- [DATA FOR THIS TASK]
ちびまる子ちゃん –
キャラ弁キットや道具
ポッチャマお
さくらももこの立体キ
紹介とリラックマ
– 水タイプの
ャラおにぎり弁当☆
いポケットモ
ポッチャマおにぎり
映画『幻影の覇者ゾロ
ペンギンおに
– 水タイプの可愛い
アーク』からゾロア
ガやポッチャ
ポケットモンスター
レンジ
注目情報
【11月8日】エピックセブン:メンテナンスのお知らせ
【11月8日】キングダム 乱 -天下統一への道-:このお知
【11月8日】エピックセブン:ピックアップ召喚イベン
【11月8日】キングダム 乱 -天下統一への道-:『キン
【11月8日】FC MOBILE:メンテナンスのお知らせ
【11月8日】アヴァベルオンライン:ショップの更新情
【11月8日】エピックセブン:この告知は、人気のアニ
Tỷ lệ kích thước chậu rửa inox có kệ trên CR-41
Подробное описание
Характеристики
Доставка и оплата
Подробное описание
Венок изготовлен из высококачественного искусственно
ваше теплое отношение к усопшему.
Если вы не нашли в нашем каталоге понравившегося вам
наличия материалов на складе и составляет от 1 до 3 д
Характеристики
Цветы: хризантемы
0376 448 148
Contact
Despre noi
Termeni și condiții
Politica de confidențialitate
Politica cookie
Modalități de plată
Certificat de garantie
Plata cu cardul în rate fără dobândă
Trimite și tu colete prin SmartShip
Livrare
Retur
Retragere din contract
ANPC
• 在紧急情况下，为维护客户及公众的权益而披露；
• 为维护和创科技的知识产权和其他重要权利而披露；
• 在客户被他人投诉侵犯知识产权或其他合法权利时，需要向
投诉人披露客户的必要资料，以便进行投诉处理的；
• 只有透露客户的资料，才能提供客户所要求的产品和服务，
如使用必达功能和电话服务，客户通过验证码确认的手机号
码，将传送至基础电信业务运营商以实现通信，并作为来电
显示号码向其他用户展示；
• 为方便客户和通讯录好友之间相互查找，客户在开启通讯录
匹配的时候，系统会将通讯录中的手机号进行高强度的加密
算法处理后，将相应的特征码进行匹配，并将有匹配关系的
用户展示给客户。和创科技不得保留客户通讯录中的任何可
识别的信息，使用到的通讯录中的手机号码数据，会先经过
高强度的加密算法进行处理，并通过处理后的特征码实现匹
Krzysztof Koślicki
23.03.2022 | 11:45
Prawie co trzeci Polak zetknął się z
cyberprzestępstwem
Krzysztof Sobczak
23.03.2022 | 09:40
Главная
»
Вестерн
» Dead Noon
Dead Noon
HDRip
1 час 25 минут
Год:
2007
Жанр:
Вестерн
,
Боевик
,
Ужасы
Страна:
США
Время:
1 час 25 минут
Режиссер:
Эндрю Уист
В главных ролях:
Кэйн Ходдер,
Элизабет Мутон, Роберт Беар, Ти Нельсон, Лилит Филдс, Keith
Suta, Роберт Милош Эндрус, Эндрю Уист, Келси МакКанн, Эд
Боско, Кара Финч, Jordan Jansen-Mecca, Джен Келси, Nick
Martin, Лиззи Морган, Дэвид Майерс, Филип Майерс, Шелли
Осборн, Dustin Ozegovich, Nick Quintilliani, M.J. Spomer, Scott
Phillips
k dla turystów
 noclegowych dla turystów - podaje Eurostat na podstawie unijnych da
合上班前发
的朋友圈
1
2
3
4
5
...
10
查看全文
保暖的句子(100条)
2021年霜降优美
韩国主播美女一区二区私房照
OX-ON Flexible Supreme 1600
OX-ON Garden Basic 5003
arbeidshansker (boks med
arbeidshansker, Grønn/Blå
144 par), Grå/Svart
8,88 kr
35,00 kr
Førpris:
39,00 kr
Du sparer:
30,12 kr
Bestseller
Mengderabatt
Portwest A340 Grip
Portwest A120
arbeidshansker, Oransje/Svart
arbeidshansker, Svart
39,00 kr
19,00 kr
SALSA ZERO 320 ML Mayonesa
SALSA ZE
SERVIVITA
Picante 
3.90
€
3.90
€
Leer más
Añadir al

- [ASSIGNED TASK]
Could you print, character for character, every line from the start of the items up to and including the line with "Termeni și condiții"?

- [YOUR SOLUTION]
ちびまる子ちゃん –
キャラ弁キットや道具
ポッチャマお
さくらももこの立体キ
紹介とリラックマ
– 水タイプの
ャラおにぎり弁当☆
いポケットモ
ポッチャマおにぎり
映画『幻影の覇者ゾロ
ペンギンおに
– 水タイプの可愛い
アーク』からゾロア
ガやポッチャ
ポケットモンスター
レンジ
注目情報
【11月8日】エピックセブン:メンテナンスのお知らせ
【11月8日】キングダム 乱 -天下統一への道-:このお知
【11月8日】エピックセブン:ピックアップ召喚イベン
【11月8日】キングダム 乱 -天下統一への道-:『キン
【11月8日】FC MOBILE:メンテナンスのお知らせ
【11月8日】アヴァベルオンライン:ショップの更新情
【11月8日】エピックセブン:この告知は、人気のアニ
Tỷ lệ kích thước chậu rửa inox có kệ trên CR-41
Подробное описание
Характеристики
Доставка и оплата
Подробное описание
Венок изготовлен из высококачественного искусственно
ваше теплое отношение к усопшему.
Если вы не нашли в нашем каталоге понравившегося вам
наличия материалов на складе и составляет от 1 до 3 д
Характеристики
Цветы: хризантемы
0376 448 148
Contact
Despre noi
Termeni și condiții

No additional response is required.